___ SUPPLIED RECORDS ___

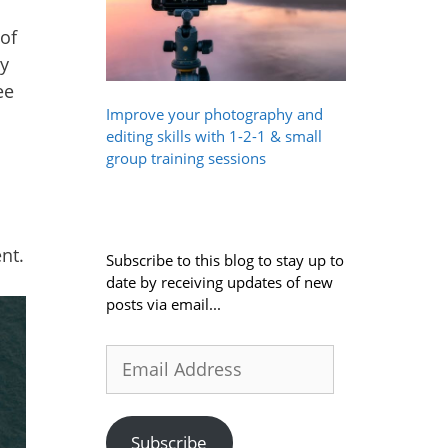
of
ty
ee
Improve your photography and
editing skills with 1-2-1 & small
group training sessions
nt.
Subscribe to this blog to stay up to
date by receiving updates of new
posts via email...
Email
Address
Subscribe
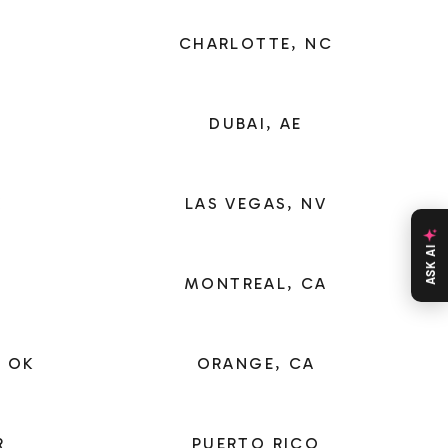
CHARLOTTE, NC
DUBAI, AE
X
LAS VEGAS, NV
ASK AI
MONTREAL, CA
 OK
ORANGE, CA
R
PUERTO RICO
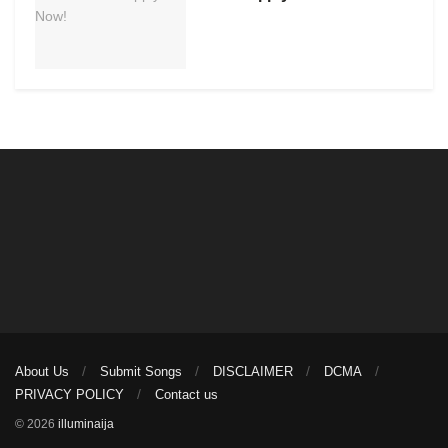
About Us
Submit Songs
DISCLAIMER
DCMA
PRIVACY POLICY
Contact us
© 2026
illuminaija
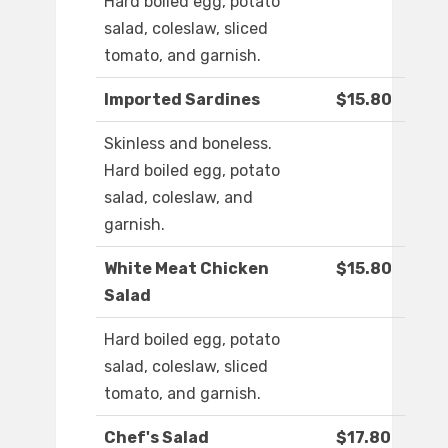
Hard boiled egg, potato
salad, coleslaw, sliced
tomato, and garnish.
Imported Sardines
$15.80
Skinless and boneless.
Hard boiled egg, potato
salad, coleslaw, and
garnish.
White Meat Chicken
$15.80
Salad
Hard boiled egg, potato
salad, coleslaw, sliced
tomato, and garnish.
Chef's Salad
$17.80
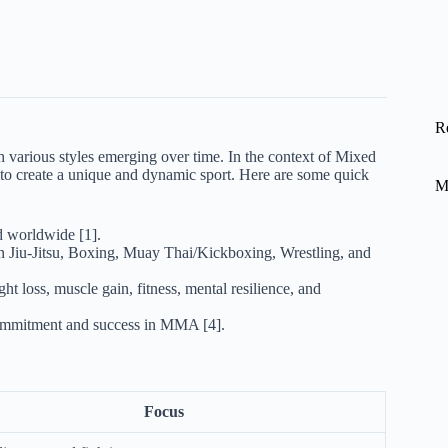
R
th various styles emerging over time. In the context of Mixed
 to create a unique and dynamic sport. Here are some quick
M
d worldwide [1].
an Jiu-Jitsu, Boxing, Muay Thai/Kickboxing, Wrestling, and
ght loss, muscle gain, fitness, mental resilience, and
ommitment and success in MMA [4].
Focus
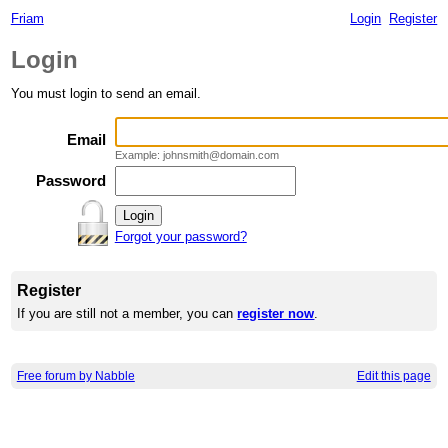
Friam
Login
Register
Login
You must login to send an email.
Email
Example: johnsmith@domain.com
Password
Forgot your password?
Register
If you are still not a member, you can
register now
.
Free forum by Nabble
Edit this page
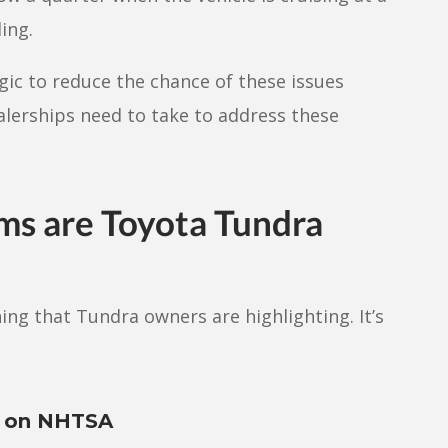
ing.
ic to reduce the chance of these issues
alerships need to take to address these
ms are Toyota Tundra
ng that Tundra owners are highlighting. It’s
s on NHTSA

___

TASK PROMPT: Your reply should be a single number: how many lines in the entries above hold the string "these".

RESULT OF THIS EXERCISE: 2